Despite Jacinta Nampijinpa Price’s claims, the conditions enabling colonialism don’t simply ‘disappear’ by denying they continue to exist.
A warning: this article mentions suicide and mental trauma.
I am a psychologist with a 100% Indigenous client base. I can tell you with 25 years of authority and expertise that the narrative that colonialism brought only “positive changes” for Aboriginal people isn’t misguided, it is dangerous.
I work in the prevention of Indigenous suicide and violence, counselling for trauma and mental health treatment, and have witnessed my clients regress in their therapy from this dangerous misconception. Each one is a human being, all of whom have a consistent background of living with the legacy of colonialism’s forced removals of Aboriginal children from their families.
Jacinta Nampijinpa Price’s comments that there aren’t lasting negative impacts of British colonisation reveal a lack of comprehension regarding race-mediated trauma, the ongoing effects of colonialism, the conditions that enabled it and which continue and which have been linked not by anecdote but by science.
It also tells me that sadly, the default position is still to deny the trauma of Aboriginal people rather than validate or acknowledge it, as if doing so will result in it being contagious or result in some sort of “victim mentality vortex” that Aboriginal people are unable to extract ourselves from when the clear evidence is that trauma denial compounds it rather than prevents it. It creates further stigma for those with post-traumatic stress disorder (PTSD) — that they are simply not tough enough to “snap out of it”, for example.
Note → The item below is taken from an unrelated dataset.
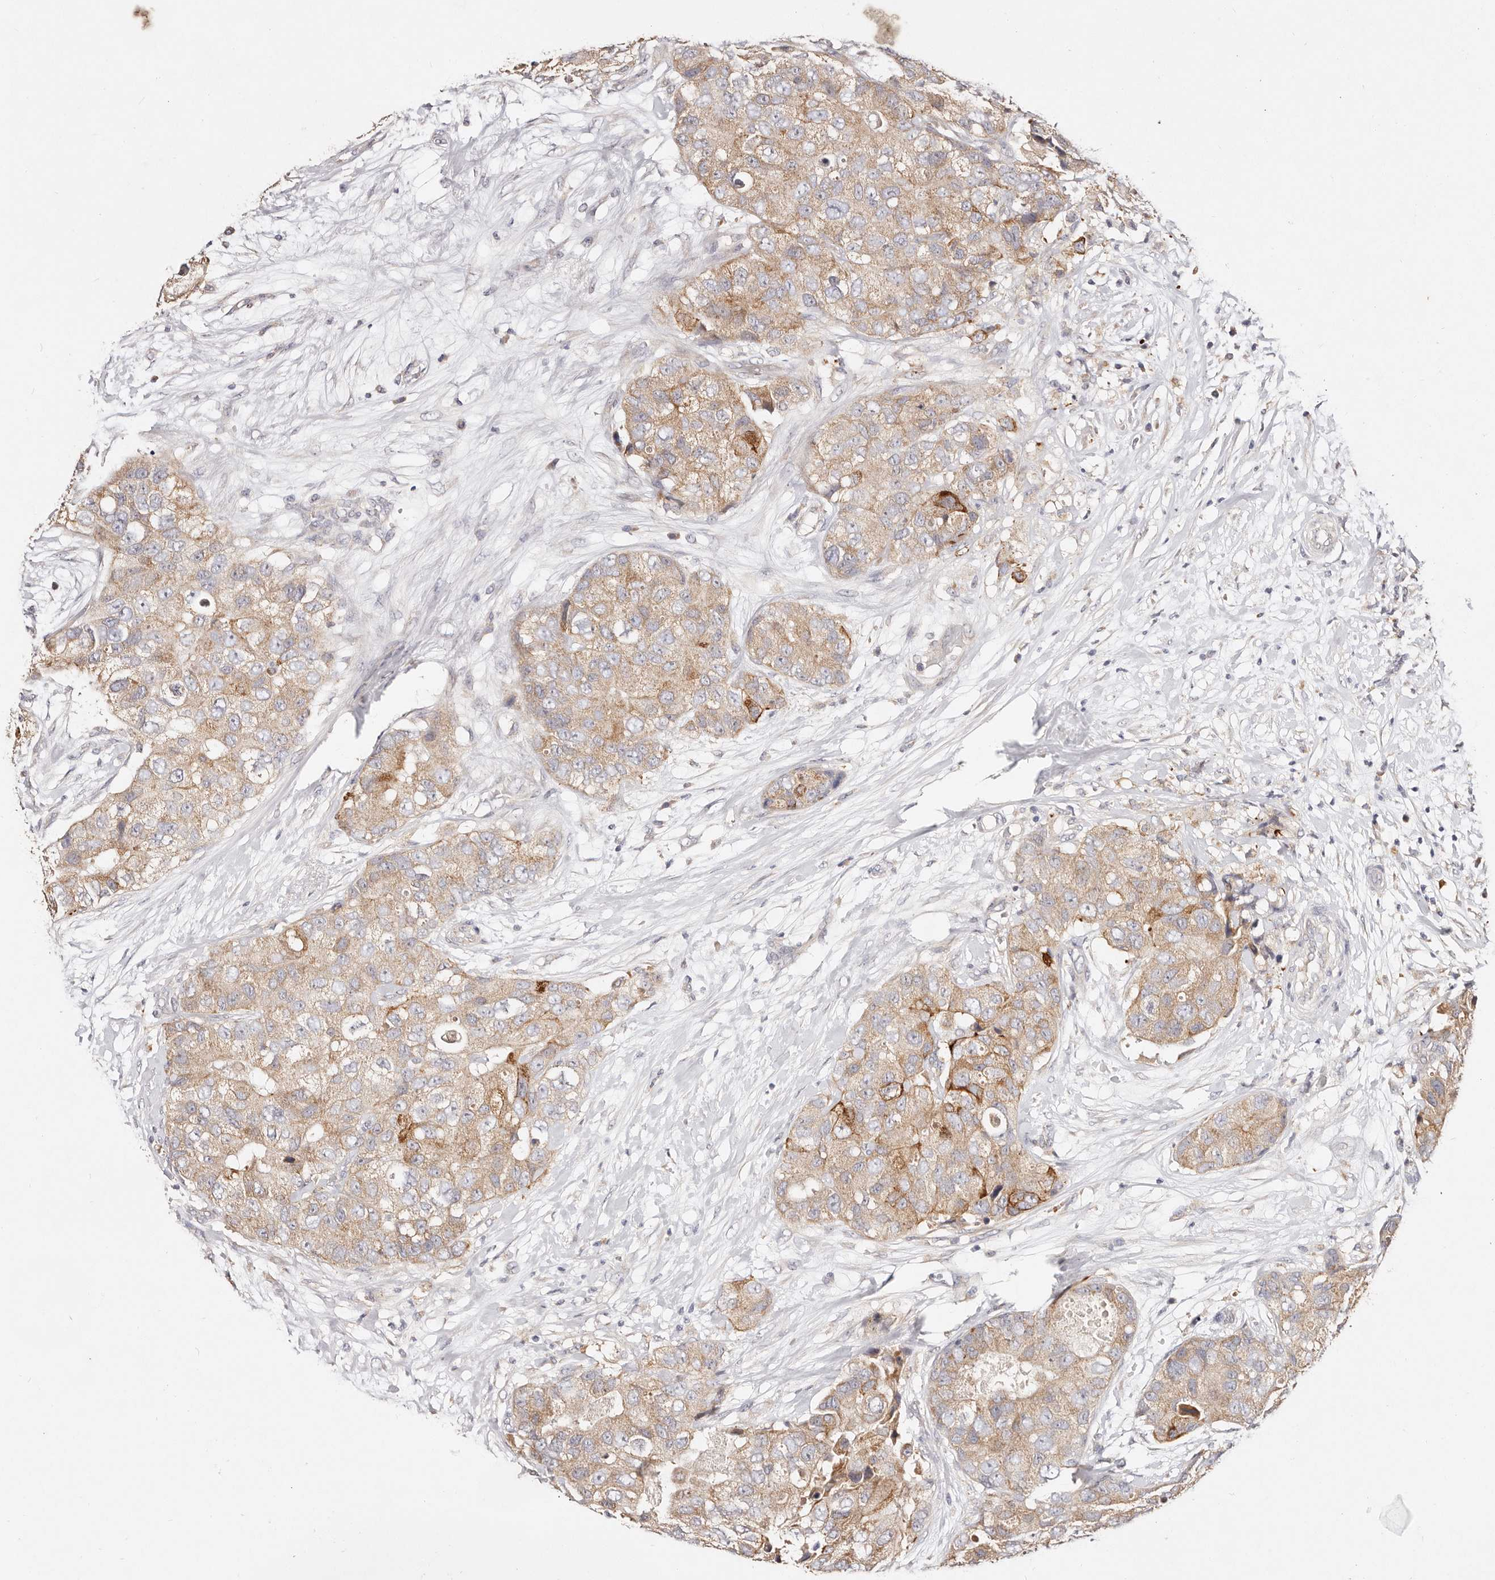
{"staining": {"intensity": "moderate", "quantity": ">75%", "location": "cytoplasmic/membranous"}, "tissue": "breast cancer", "cell_type": "Tumor cells", "image_type": "cancer", "snomed": [{"axis": "morphology", "description": "Duct carcinoma"}, {"axis": "topography", "description": "Breast"}], "caption": "This photomicrograph reveals breast infiltrating ductal carcinoma stained with immunohistochemistry to label a protein in brown. The cytoplasmic/membranous of tumor cells show moderate positivity for the protein. Nuclei are counter-stained blue.", "gene": "VIPAS39", "patient": {"sex": "female", "age": 62}}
When Aboriginal leadership is promoting this idea, it becomes more widely endorsed because it’s coming from “lived experience”. Lived experience is extremely helpful to understand and develop insight, but not when it discounts the trauma of survivors.
There is also the erroneous idea that trauma is visible, which creates more stigma to those with trauma. Most people with PTSD look “functional” day to day but that doesn’t mean they and their families are not suffering. Those with PTSD can internalise and hide their symptoms well. This includes flashbacks, depression, substance abuse, impulse control, anger and violence.
So if we are truly serious about prevention — given the link between PTSD and increased risk for contact with the justice system and child protection services as well as the link with suicides — trauma denial ensures we fail to address the root cause.